[Source excerpt]:
%%

EF-M 55-200 f/4.5-6.3 IS STM vs EF-S 55-250 f/4-5.6 IS STM + EF to EF-M adapter
Weight: 260 grams vs 485 grams
Length: 87mm vs 139mm
Focal range: 55-200 (88-320 FF equivalent) vs 55-250 (88-400 equivalent)
Aperture: f/4.5-6.3 vs f/4-5.6
So, the EF-M lens is 37% shorter and 43% lighter! Obviously, the EF-M 55-200 is 1/3 of a stop slower at the wide and tele end and is slightly lacking in the "reach" department. The diagonal angle of view at 320mm is 7.7 degrees and the diagonal angle of view at 400mm is 6.2 degrees. So, 1.5 degrees. Significant... but also NOT significant.

Hope this helps to put things into perspective for some who were over reacting...


----------



## eninja (Jun 17, 2014)

Lee Jay said:


> DRR said:
> 
> 
> > I think the new body it's referring to was the M2 announcement in December...
> ...

%%

[Given request]:
Continue the lens comparison thread from the point where it stops. The records have no connection to the lens comparison thread.

[Dataset]:

%%

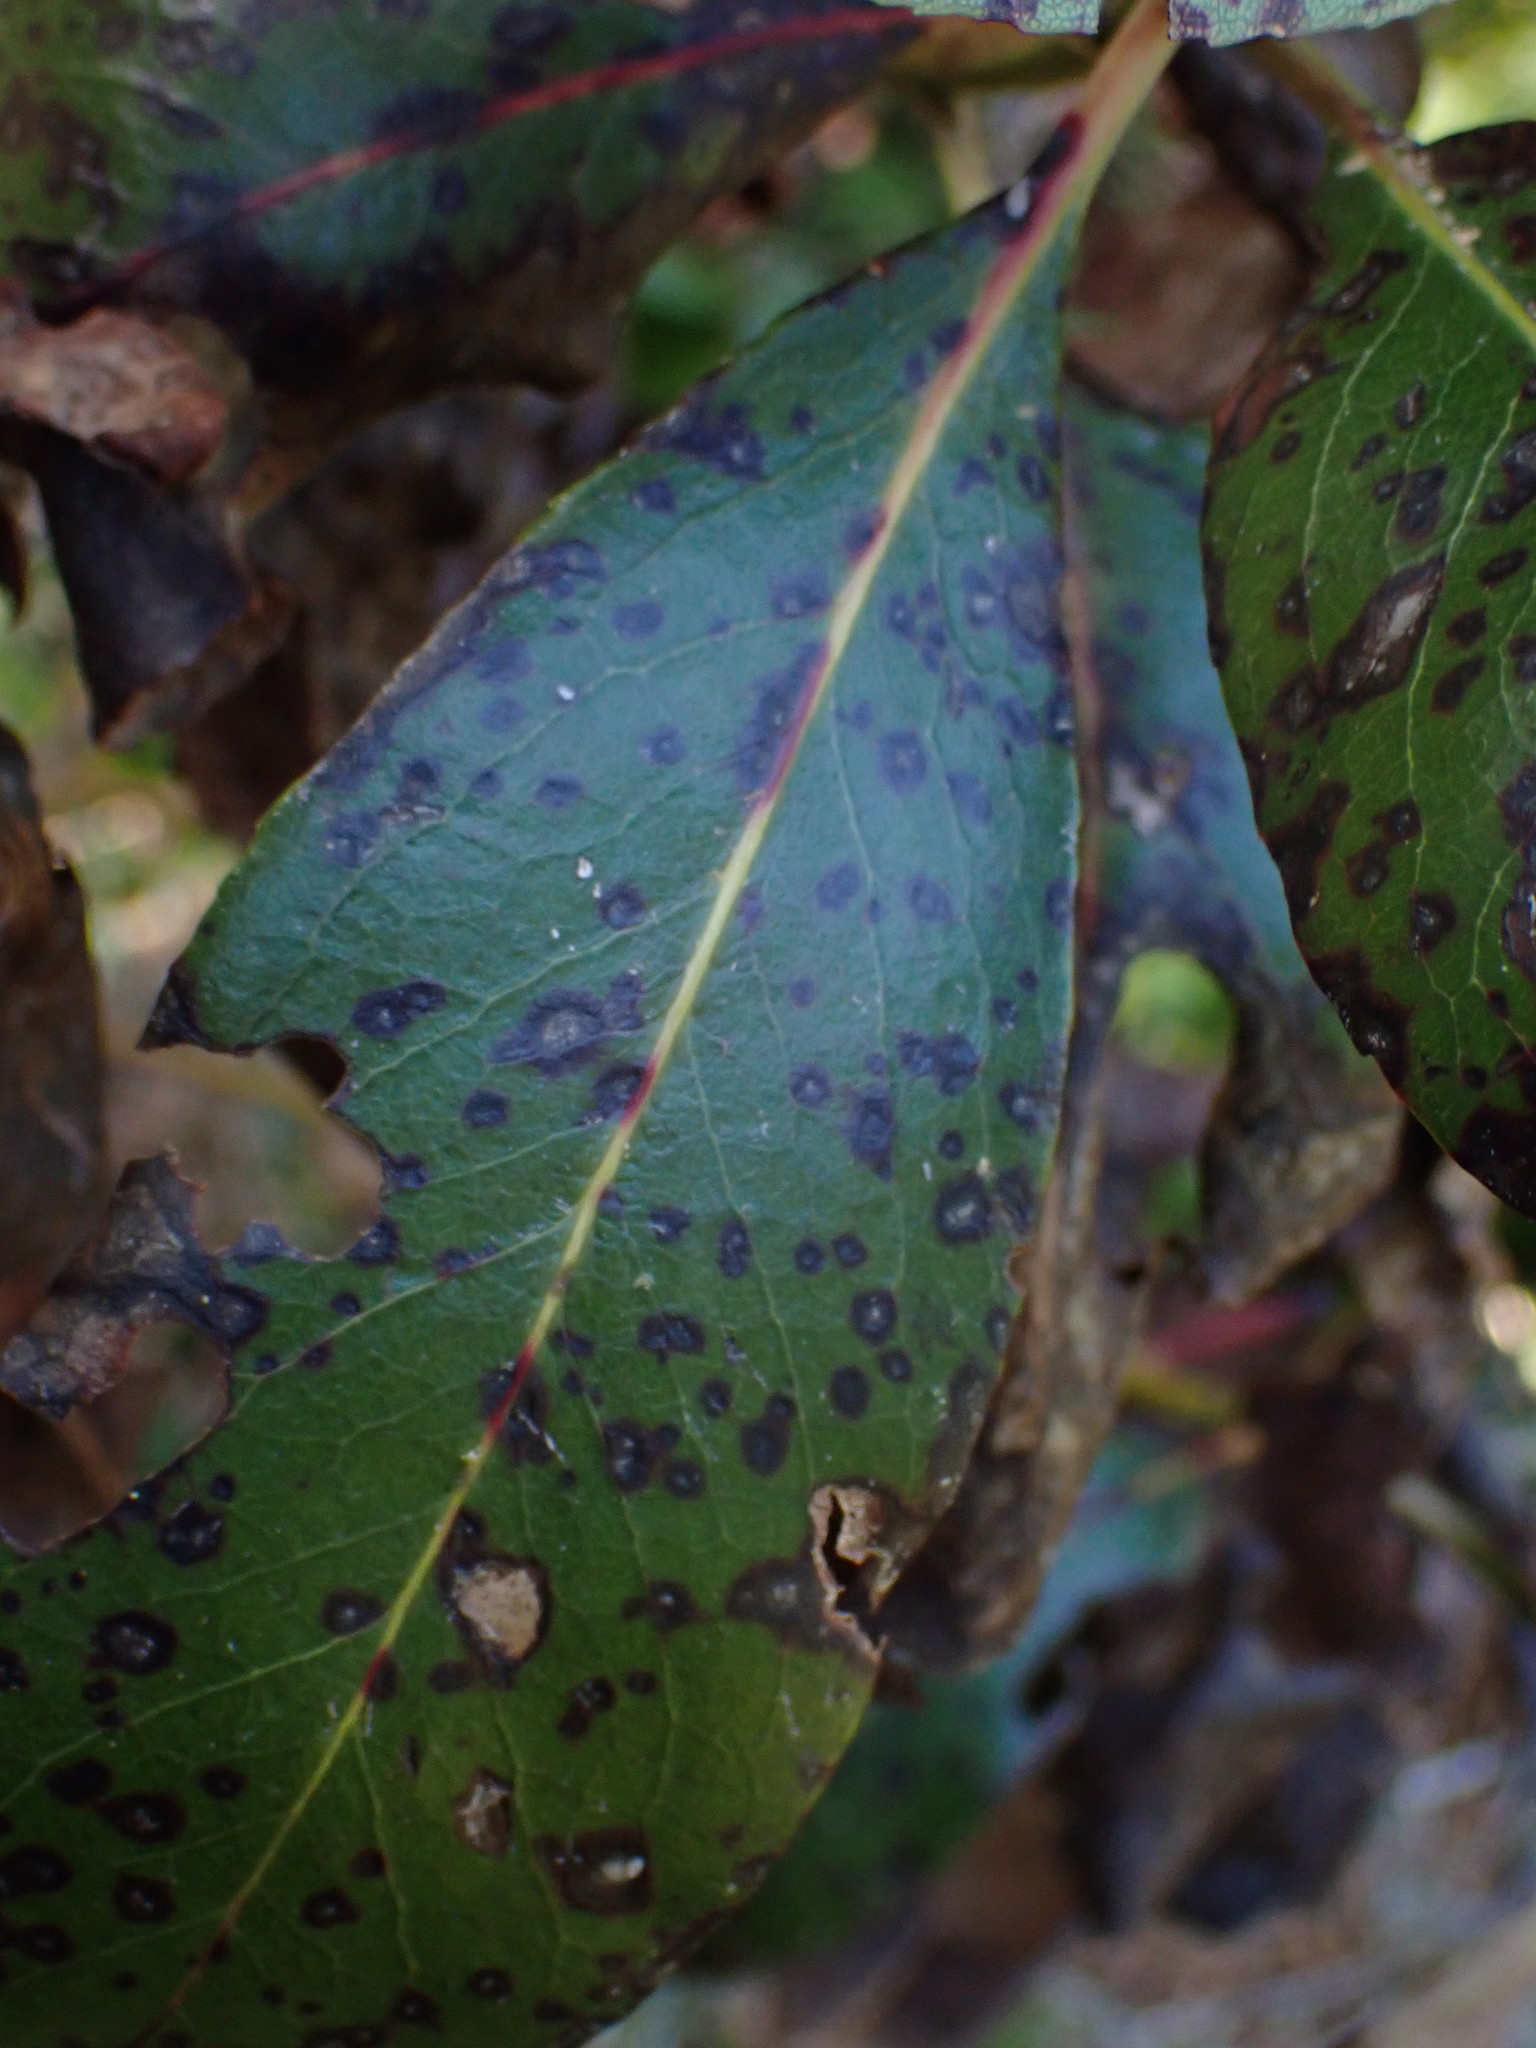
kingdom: Plantae
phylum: Tracheophyta
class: Magnoliopsida
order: Ericales
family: Ericaceae
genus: Arbutus
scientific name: Arbutus menziesii
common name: Pacific madrone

%%

[Output for this task]:
If it only got a viewfinder and <$1k.


----------



## Dreamer (Jun 17, 2014)

Ok i know i'm a little off topic - but how cool does that lens look 8). I'd like to see a similar finish, darker black of course, to all their new lenses.

Anyone else like the cleaner look?


----------



## Etienne (Jun 17, 2014)

neuroanatomist said:


> Nice. This and the 22/2 as a walkaround M kit would work for me.



I am warming up to the M. I bought the EF-M 11-22 10 days ago, and I love it, it is so light and handy! Yesterday I went out with EF-M 11-22, 22 f/2, and 24-105 (with adapter), and the light weight is really nice. This 55-200 would eliminate the need for the 24-105 and make the M setup awesome for daytime walk around.

Now I'm hoping that Canon goes all-in with an M3 ... something that would challenge Sony's A7s in video (but APSC). Don't hold back, make it a real contender Canon!


----------



## wickidwombat (Jun 17, 2014)

jebrady03 said:


> f/5.6 --> f/6.3 is 1/3 of a stop. REALLY people? You're going to ***** and moan about 1/3 of a stop? Seriously? OBVIOUSLY, the point of the M is to shrink things down as much as possible. 1/3 of a stop throughout the focal range is a "duh" kind of compromise. As in... DUH... DO IT! (when talking about mirrorless)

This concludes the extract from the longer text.